**Input records**:

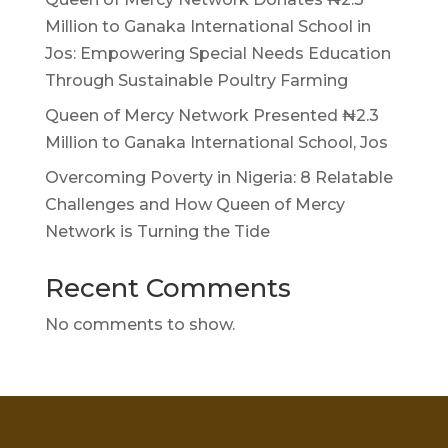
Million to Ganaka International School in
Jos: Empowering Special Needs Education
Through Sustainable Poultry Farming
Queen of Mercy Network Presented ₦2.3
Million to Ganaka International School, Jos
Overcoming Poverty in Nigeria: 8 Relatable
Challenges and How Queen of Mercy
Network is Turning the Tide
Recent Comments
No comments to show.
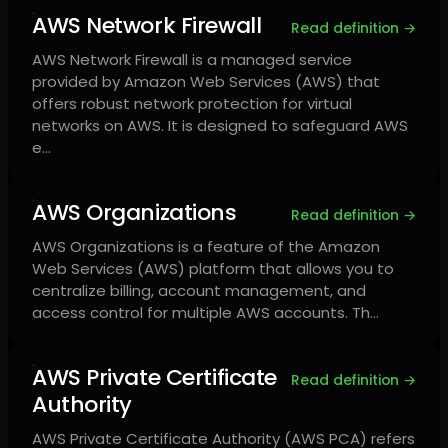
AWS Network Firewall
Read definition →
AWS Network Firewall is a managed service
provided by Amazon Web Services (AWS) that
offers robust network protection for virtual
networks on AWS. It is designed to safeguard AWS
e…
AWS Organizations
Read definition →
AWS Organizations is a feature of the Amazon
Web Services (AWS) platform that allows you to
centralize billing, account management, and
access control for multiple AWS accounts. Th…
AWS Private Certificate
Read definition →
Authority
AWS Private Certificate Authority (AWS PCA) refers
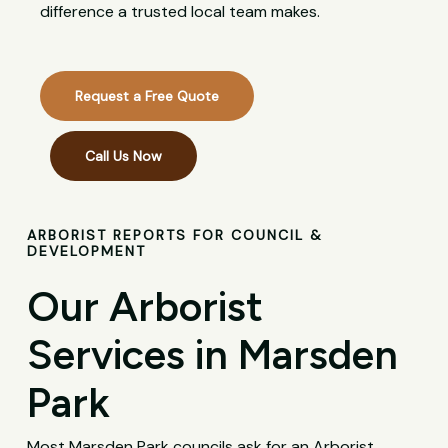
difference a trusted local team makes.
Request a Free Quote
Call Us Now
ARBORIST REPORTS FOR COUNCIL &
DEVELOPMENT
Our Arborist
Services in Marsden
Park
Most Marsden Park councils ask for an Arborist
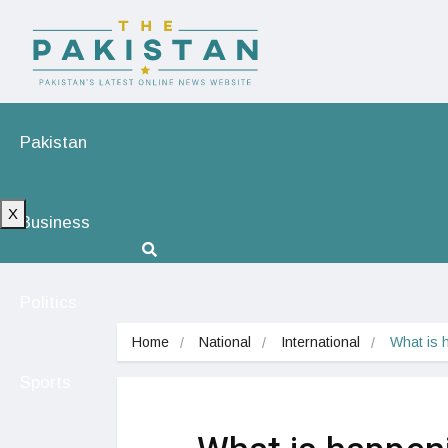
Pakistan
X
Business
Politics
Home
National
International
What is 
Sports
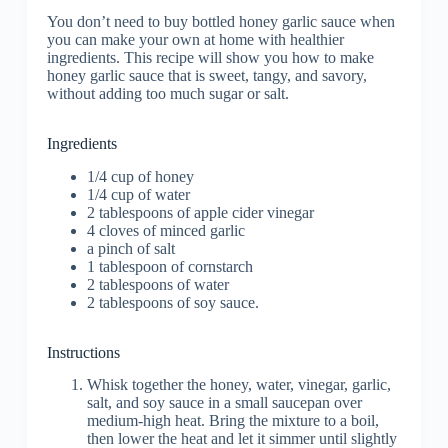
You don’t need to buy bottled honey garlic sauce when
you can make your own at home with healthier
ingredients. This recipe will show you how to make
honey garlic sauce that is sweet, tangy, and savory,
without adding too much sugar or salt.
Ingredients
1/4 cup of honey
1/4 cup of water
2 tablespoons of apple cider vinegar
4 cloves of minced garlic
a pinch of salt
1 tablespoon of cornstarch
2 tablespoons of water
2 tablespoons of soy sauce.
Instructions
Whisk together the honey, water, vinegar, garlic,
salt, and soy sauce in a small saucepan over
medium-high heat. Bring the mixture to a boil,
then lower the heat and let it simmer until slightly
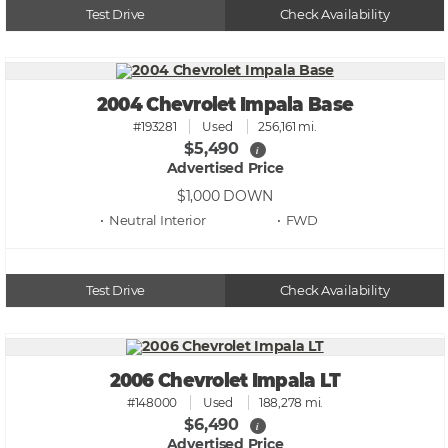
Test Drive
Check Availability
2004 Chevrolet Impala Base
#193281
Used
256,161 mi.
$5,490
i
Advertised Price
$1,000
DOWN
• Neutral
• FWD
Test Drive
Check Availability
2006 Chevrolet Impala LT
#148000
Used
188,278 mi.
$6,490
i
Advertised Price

**Exercise prompt**: What lines in the records contain the word "Queen"? Return each one.

**Task output**:
Queen of Mercy Network Presented ₦2.3
Challenges and How Queen of Mercy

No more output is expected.